There is another future possible in this era. Young people have been mobilized by grassroots activism, which sprung up out of the Revolution of Dignity, in 2014, centering on issues such as fighting corruption and supporting the environment, feminism , and the war effort. According to Emily Channell-Justice, the head of Harvard’s new Temerty Contemporary Ukraine Program , “Ukraine is at a point where young people are trying to build the world they want to live in, but they are limited by the economic instability they inherited from previous generations and an unending war caused by an aggressive neighbor. They are making change wherever they can, whether at the institutional level or in their own communities and everyday lives.”

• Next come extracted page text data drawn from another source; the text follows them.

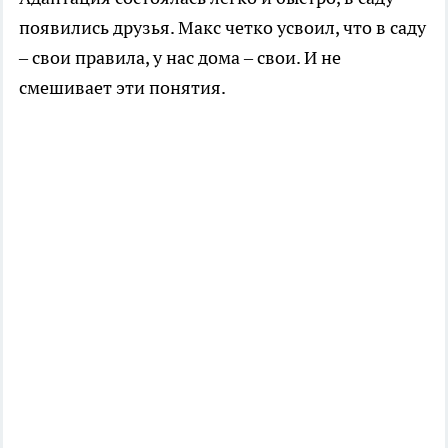
появились друзья. Макс четко усвоил, что в саду
– свои правила, у нас дома – свои. И не
смешивает эти понятия.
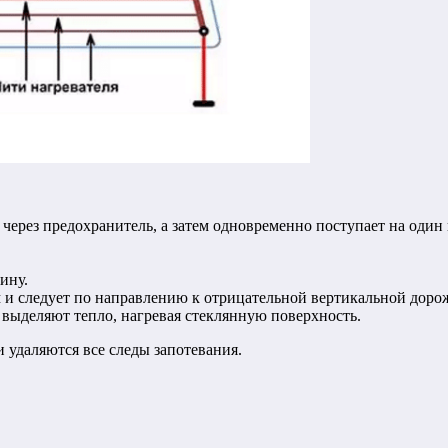
через предохранитель, а затем одновременно поступает на один
ину.
 и следует по направлению к отрицательной вертикальной доро
выделяют тепло, нагревая стеклянную поверхность.
и удаляются все следы запотевания.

Chelbin’s photos elicit the timelessness of portraiture but also the timeliness of this moment, inviting all of us to reflect. Looking at the eyes of the young people photographed in 2008, before the global turn to illiberal populism, with its demagoguery and myopia, we can wonder what has happened in both their and our lives over the past decade. Looking into the eyes of the recent graduates, we draw back and see that we have to enter into the third decade of this new millennium with a commitment to try better for them.